Work instructions —
Put the lines of the rows below into a numbered list, one line per item and blank lines left out, starting with the line containing "pose: elev=190.4 azim=320.5" and going on through the line containing "Dot at: (328, 330)".

=== Data records ===

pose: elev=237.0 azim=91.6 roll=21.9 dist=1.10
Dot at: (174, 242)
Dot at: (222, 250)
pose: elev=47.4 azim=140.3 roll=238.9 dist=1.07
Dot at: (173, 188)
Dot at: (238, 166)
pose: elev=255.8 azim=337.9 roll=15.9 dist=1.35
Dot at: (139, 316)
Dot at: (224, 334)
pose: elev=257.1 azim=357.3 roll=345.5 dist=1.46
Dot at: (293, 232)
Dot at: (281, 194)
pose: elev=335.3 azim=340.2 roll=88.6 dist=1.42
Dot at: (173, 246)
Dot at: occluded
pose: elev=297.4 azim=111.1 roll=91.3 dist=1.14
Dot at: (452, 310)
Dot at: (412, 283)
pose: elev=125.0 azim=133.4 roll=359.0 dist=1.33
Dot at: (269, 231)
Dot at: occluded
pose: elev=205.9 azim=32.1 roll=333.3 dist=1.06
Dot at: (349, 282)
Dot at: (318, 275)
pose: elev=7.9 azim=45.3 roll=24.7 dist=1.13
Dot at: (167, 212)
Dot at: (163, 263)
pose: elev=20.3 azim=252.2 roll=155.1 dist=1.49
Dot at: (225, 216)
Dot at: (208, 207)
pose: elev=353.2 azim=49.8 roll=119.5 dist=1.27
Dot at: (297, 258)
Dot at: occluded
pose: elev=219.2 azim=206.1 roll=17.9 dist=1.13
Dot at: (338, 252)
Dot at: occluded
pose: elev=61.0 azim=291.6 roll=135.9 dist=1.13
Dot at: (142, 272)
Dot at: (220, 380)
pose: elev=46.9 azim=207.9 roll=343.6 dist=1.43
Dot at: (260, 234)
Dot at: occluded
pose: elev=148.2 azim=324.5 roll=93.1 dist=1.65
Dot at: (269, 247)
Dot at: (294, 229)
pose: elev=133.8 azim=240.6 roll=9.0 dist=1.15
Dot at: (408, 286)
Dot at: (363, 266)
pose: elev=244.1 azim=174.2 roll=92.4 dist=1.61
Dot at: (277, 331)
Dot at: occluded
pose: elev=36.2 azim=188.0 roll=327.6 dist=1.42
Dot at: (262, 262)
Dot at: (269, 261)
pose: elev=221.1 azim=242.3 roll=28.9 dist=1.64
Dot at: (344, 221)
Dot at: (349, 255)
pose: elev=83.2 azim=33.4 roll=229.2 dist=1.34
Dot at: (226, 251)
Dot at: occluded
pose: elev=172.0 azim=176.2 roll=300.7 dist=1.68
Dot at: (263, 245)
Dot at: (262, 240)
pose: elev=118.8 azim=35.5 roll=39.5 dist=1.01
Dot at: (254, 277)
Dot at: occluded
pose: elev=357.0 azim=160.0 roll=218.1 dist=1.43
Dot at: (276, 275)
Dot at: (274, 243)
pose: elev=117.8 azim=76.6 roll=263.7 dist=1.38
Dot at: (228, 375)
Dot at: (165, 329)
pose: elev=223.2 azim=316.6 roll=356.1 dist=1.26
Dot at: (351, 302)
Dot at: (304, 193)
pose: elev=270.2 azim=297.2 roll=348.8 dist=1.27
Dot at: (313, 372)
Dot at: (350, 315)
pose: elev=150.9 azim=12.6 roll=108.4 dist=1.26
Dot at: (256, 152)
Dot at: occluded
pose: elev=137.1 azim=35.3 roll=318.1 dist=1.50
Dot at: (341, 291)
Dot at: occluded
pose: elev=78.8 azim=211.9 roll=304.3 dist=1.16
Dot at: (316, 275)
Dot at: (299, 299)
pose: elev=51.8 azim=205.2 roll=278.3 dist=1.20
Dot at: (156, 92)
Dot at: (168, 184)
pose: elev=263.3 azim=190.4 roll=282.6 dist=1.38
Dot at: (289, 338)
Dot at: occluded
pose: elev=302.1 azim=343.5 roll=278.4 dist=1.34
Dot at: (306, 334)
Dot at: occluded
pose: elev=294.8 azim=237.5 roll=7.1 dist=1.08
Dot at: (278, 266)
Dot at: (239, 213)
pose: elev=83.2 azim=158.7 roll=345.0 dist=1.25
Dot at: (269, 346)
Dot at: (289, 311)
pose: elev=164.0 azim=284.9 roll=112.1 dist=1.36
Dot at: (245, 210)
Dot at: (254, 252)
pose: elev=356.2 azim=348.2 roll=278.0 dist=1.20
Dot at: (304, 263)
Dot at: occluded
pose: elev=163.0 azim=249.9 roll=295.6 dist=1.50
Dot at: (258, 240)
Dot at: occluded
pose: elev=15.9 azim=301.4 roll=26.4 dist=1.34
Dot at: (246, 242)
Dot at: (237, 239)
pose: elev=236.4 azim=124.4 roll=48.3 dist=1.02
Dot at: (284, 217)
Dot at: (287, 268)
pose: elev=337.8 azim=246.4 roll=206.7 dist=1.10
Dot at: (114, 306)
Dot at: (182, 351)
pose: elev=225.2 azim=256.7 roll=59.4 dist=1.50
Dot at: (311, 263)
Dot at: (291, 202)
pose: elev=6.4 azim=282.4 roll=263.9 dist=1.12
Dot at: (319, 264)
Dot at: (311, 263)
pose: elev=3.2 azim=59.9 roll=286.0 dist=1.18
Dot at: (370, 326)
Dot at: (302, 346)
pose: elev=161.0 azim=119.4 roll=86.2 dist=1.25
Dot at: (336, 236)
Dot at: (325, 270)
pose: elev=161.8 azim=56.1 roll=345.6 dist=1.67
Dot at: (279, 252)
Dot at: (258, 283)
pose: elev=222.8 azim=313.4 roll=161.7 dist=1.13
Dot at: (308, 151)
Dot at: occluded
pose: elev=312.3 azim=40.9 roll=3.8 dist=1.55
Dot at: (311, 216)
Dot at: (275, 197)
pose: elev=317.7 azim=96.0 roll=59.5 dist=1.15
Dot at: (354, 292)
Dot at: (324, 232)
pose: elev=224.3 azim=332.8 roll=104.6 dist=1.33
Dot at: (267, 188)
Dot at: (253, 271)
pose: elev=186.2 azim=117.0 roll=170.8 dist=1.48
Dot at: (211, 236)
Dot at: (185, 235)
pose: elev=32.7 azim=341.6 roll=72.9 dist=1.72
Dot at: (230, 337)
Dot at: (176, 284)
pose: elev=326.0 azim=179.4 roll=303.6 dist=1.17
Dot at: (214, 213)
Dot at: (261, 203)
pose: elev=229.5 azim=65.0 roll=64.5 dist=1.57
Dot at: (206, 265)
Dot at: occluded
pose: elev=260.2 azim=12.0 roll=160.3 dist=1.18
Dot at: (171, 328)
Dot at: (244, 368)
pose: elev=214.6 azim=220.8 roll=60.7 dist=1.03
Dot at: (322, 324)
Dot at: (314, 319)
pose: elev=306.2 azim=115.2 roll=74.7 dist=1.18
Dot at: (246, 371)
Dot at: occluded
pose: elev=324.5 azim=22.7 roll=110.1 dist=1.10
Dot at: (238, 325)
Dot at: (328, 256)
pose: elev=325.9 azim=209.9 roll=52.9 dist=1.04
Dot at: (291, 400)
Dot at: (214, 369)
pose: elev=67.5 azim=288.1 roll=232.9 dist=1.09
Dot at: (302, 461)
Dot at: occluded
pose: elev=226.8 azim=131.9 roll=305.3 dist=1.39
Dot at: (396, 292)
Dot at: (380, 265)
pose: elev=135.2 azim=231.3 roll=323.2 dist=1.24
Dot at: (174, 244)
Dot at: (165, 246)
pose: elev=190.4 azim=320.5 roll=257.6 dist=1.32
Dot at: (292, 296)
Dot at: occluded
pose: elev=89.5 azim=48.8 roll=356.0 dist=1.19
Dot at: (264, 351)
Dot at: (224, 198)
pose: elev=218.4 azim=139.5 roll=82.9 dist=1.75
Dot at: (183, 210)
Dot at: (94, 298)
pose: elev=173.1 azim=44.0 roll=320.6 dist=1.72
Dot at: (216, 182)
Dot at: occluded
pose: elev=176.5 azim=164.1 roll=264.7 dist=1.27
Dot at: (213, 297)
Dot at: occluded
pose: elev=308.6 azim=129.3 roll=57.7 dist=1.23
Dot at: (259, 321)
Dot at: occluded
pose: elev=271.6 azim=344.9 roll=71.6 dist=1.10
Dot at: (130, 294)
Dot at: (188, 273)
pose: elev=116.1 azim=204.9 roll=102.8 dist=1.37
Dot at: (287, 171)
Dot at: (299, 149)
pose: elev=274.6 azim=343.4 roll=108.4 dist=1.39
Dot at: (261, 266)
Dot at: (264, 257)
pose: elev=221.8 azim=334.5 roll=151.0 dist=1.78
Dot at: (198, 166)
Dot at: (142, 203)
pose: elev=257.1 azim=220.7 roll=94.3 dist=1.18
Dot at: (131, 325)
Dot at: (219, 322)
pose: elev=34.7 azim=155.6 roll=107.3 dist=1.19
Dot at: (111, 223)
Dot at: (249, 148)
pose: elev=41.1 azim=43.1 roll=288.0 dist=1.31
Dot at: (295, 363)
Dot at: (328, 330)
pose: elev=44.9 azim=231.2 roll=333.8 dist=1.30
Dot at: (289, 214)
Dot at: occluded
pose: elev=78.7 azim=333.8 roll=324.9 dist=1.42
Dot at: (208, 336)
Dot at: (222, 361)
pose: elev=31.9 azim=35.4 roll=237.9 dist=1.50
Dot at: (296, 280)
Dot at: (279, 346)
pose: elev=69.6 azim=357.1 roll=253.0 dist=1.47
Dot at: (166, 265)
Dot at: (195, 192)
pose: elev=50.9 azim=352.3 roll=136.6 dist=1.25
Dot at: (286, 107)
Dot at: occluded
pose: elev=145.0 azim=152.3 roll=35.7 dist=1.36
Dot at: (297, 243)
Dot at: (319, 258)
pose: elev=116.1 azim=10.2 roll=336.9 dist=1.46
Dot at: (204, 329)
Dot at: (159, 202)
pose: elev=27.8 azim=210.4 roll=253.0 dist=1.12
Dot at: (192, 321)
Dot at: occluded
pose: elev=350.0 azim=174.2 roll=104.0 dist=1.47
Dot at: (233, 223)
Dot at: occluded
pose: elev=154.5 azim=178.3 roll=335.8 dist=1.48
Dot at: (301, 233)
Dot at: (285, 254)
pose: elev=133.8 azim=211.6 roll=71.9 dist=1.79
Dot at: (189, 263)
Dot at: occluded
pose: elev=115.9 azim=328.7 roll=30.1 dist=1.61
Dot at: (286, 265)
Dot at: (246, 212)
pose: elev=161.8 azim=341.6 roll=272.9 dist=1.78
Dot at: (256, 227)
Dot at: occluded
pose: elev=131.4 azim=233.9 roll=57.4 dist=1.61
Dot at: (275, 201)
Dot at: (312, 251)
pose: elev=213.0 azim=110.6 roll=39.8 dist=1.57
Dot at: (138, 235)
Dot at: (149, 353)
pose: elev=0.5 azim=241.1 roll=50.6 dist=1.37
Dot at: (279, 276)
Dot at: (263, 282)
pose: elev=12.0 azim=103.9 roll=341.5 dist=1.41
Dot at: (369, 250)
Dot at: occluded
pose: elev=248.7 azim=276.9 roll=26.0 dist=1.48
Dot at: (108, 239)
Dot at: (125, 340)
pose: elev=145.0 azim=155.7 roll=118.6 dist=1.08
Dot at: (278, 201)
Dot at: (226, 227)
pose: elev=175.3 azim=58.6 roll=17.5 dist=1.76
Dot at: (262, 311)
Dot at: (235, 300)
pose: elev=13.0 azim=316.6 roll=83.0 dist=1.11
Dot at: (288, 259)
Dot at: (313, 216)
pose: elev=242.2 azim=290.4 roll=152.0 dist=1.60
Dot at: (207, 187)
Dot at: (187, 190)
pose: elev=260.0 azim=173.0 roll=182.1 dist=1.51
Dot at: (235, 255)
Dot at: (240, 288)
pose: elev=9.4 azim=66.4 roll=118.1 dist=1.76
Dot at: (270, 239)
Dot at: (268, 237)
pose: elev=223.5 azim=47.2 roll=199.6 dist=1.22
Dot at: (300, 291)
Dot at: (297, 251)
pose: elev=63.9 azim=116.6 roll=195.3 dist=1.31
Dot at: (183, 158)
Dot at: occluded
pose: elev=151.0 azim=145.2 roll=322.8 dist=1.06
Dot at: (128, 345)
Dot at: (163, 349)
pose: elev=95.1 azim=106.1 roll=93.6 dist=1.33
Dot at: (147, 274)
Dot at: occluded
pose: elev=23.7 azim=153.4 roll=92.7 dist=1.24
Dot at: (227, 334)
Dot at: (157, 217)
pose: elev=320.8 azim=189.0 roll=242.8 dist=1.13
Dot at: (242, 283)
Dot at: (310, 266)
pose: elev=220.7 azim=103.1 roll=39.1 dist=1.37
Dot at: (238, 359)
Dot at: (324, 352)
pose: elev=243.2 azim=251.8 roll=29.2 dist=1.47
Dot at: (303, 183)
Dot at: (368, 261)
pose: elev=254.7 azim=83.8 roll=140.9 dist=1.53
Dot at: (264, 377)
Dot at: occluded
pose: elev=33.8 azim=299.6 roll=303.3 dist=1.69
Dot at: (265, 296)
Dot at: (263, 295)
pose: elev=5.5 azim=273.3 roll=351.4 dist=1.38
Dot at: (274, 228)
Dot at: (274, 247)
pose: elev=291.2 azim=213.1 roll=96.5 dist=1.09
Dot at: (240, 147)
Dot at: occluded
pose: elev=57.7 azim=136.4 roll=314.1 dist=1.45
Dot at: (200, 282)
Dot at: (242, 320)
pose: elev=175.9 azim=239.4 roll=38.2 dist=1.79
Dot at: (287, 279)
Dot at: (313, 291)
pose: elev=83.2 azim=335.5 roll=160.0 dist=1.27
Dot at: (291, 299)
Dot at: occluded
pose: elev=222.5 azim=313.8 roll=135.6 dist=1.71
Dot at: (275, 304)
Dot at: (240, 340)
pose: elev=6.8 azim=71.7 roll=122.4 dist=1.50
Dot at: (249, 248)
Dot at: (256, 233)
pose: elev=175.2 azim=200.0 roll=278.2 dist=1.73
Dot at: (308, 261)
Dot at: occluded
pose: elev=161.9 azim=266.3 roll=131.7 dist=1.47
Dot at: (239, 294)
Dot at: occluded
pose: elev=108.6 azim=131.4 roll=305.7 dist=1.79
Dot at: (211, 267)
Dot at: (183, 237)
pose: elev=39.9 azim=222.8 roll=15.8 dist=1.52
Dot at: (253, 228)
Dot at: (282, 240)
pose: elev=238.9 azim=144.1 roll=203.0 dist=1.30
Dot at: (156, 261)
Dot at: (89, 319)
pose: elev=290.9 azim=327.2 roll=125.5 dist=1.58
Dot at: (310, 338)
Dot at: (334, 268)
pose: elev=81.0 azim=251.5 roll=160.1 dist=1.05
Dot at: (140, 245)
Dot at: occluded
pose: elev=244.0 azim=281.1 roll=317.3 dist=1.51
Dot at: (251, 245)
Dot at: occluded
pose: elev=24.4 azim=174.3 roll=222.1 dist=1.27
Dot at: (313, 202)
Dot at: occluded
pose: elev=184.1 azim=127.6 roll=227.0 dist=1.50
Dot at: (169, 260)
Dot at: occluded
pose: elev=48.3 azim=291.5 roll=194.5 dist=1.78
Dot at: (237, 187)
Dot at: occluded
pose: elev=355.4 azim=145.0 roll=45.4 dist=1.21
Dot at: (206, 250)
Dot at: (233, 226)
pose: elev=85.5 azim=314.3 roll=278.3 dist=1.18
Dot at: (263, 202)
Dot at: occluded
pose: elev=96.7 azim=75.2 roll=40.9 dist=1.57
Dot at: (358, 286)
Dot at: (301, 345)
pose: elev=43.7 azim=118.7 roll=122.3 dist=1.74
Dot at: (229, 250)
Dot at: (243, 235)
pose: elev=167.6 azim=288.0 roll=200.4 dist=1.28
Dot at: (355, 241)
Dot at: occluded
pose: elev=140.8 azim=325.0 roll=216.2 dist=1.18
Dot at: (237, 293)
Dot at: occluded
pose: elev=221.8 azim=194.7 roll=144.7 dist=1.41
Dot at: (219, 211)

===

Written reply —
1. pose: elev=190.4 azim=320.5 roll=257.6 dist=1.32
2. Dot at: (292, 296)
3. Dot at: occluded
4. pose: elev=89.5 azim=48.8 roll=356.0 dist=1.19
5. Dot at: (264, 351)
6. Dot at: (224, 198)
7. pose: elev=218.4 azim=139.5 roll=82.9 dist=1.75
8. Dot at: (183, 210)
9. Dot at: (94, 298)
10. pose: elev=173.1 azim=44.0 roll=320.6 dist=1.72
11. Dot at: (216, 182)
12. Dot at: occluded
13. pose: elev=176.5 azim=164.1 roll=264.7 dist=1.27
14. Dot at: (213, 297)
15. Dot at: occluded
16. pose: elev=308.6 azim=129.3 roll=57.7 dist=1.23
17. Dot at: (259, 321)
18. Dot at: occluded
19. pose: elev=271.6 azim=344.9 roll=71.6 dist=1.10
20. Dot at: (130, 294)
21. Dot at: (188, 273)
22. pose: elev=116.1 azim=204.9 roll=102.8 dist=1.37
23. Dot at: (287, 171)
24. Dot at: (299, 149)
25. pose: elev=274.6 azim=343.4 roll=108.4 dist=1.39
26. Dot at: (261, 266)
27. Dot at: (264, 257)
28. pose: elev=221.8 azim=334.5 roll=151.0 dist=1.78
29. Dot at: (198, 166)
30. Dot at: (142, 203)
31. pose: elev=257.1 azim=220.7 roll=94.3 dist=1.18
32. Dot at: (131, 325)
33. Dot at: (219, 322)
34. pose: elev=34.7 azim=155.6 roll=107.3 dist=1.19
35. Dot at: (111, 223)
36. Dot at: (249, 148)
37. pose: elev=41.1 azim=43.1 roll=288.0 dist=1.31
38. Dot at: (295, 363)
39. Dot at: (328, 330)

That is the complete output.